Karmann Unikate

Eines der berühmtesten deutschen Karosseriebau Werke war mit Sicherheit die in Osnabrück ansässige Firma Wilhelm Karmann GmbH. Im August 1901 von Wilhelm Karmann gegründet, baute Karmann neben eigenen Gesamtkarosserien für verschiedene Fahrzeughersteller vor allem Cabriolets und Coupés auf der Basis von Serienmodellen auf. Insgesamt wurden bei Karmann über drei Millionen Fahrzeuge produziert.

Zu den wohl berühmtesten Fahrzeugen gehören die auf dem Volkswagen Käfer Typ 1 basierenden Karmann Ghia Modelle. Doch, bevor es zu diesen formschönen Serien-Sportwagen kam, wurden einige Sonderkarosserien als Studien gefertigt. Das eigentliche Design des Karmann Ghia Typ 14 entstammt der Feder des italienischen Designers Sergio Sartorelli aus dem Hause Ghia, einer italienischen Karosserie-Schmiede. Doch wurden natürlich auch immer wieder Studien gezeichnet, die die Design Evolution des ab 1954 gebauten Karmann Ghia neu gestalten sollten.

So wurde auch 1965 eine neue Studie für das Karmann Ghia Kabriolet entworfen. Wieder einmal ging der Auftrag für diese Studie zu Ghia in Italien. Heraus kam ein ganz besonderes Einzelstück, das durch seine für die 1960er Jahre sehr modernen Linien besticht. Die Karmann Ghia Typ 1 Studie kam nun sehr sportlich und mit kantigen Linien daher. Die Front läuft keilförmig in die schräg liegende Scheinwerfer-Front aus. Das Frontfenster ist sehr flach gelegt und die Fahrerkabine ist auf jeder Seite mit einem Überroll-Bügel versehen. Das Dach verschwindet völlig und gibt nach hinten einen uneingeschränkten Blick frei. Da es sich bei der Karmann Ghia Typ 1 Studie um ein reines Konzeptfahrzeug handelte, hatte man am Heck die beiden Seitenpartien unterschiedlich gestaltet. Auf der Beifahrerseite setzte man für die Luftzufuhr in den Motorraum Keimen artige Lufteinlass-Sicken, während man auf der Fahrerseite zwei große Lufteinlass-Schlitze einsetzte. Auch die Türgriff Eingriffe sind auf beiden Seiten unterschiedlich gestaltet und an die Lufteinlässe angeglichen.
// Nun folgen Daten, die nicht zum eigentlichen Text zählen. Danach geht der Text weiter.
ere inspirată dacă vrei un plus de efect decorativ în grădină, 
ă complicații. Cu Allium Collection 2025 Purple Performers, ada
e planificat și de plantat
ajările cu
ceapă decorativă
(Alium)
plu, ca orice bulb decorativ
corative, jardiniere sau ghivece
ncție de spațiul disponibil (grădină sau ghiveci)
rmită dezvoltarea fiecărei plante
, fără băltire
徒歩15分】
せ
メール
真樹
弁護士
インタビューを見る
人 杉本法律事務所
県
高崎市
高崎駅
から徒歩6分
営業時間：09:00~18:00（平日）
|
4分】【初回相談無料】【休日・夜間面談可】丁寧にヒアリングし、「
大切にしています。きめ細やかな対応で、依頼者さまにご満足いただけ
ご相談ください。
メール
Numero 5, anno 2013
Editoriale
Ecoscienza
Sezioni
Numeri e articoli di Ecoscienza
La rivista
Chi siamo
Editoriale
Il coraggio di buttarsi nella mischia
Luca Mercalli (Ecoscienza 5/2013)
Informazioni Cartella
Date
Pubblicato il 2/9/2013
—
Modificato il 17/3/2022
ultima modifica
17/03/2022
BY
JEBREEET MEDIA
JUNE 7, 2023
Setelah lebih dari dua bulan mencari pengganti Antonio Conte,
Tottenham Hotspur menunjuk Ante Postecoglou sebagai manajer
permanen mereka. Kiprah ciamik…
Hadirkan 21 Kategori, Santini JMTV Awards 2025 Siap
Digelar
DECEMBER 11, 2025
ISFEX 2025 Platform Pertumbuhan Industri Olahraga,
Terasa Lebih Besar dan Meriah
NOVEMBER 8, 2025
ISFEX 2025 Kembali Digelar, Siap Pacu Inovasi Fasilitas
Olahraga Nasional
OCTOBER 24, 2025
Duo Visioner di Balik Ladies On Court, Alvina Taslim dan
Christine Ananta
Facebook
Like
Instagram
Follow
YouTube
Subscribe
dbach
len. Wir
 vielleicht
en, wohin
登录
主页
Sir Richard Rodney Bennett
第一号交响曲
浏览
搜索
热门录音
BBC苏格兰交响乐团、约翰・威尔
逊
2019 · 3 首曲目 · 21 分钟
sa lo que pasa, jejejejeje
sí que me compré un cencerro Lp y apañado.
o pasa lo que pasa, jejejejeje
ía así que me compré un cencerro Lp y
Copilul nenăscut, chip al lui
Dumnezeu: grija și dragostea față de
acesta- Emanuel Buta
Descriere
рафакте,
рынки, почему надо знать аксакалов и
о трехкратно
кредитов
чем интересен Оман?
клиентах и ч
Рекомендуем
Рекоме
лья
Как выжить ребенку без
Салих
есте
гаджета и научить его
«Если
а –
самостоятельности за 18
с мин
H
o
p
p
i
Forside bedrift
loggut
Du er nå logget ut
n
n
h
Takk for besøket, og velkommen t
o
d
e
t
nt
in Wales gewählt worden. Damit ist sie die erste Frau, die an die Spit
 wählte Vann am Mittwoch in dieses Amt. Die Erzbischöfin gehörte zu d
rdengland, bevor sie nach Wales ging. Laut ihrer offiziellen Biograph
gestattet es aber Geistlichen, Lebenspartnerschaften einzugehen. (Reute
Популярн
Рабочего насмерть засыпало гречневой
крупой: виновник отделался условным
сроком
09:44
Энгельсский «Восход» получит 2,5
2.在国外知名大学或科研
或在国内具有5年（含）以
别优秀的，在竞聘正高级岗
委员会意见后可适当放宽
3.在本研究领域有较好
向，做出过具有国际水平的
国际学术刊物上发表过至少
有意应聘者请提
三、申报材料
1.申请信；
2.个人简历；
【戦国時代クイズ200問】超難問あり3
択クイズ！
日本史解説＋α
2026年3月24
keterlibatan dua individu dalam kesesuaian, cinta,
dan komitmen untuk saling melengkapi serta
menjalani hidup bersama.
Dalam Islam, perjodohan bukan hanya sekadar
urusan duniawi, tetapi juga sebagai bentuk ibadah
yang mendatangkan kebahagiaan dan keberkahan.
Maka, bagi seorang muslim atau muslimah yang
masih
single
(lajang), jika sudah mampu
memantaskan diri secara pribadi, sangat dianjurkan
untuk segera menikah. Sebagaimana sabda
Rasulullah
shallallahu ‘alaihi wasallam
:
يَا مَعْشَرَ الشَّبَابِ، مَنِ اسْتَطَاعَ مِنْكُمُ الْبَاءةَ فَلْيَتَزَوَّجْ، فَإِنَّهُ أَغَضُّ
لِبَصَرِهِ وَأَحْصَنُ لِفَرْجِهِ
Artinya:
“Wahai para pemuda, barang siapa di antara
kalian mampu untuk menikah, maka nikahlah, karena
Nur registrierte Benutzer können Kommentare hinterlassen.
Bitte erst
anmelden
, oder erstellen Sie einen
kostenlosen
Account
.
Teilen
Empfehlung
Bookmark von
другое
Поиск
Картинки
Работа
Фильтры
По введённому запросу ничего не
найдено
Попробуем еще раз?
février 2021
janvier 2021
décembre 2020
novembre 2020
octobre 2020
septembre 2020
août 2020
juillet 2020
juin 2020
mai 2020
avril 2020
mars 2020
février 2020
Auf der Fahrerseite findet man das Ghia Emblem hinter der Fahrertüre, auf der Beifahrerseite in der Höhe der A-Säule. Die Karmann Ghia Typ 1 Studie wurde nie gebaut.

Die Studie verschwand, wie auch weitere Prototypen und Studien fast 40 Jahre lang in einem Lager, bis Volkswagen die Fahrzeuge nach der Übernahme im März 2011 auf dem ehemaligen Karmann Gelände in einer Sammlung zusammenstellte.

Vom 3. Bis 5. Februar können die Karmann Ghai Typ 1 Studie und einige dieser Fahrzeuge auf der Bremen Motorshow bestaunt werden. Ausgestellt werden einige fast noch nie gesehene Exponate aus der Osnabrücker Karmann Sammlung, wie der formale Archetyp des VW Karmann-Ghia von 1953, der im Konzeptstadium verworfene „Coupé-Käfer“ (1962), der „große Karmann“ Typ 34 als 1965er Einzelstück 1600 TL mit Fließheck, die exotische Sportwagen-Stilstudie Typ 1 Cabriolet von 1965. Diese und weitere kaum bekannte Denkmodelle, die Karmann einst für seinen Großkunden kreierte, dürfen an der Weser endlich bewundert werden.

Daneben sorgen ein paar Exponate für Überraschungsmomente ganz anderer Art; wer weiß schon, dass Karmann damals auch für Volkswagens größten Konkurrenten Opel arbeitete? Zeugnisse sind die Cabrio-Prototypen der Opel-Typen Commodore (1967) und Manta (1970) – neben dem ehemals schnellsten deutschen Serienauto, dem extrem seltenen Opel Diplomat Coupé von 1965, der ebenfalls das Prädikat „Made in Osnabrück“ trägt. Der „Pik As“, die 1973 gestaltete Vision eines rassigen Audi-Sportcoupés, bildet schließlich das chronologische Finale des Feuerwerks.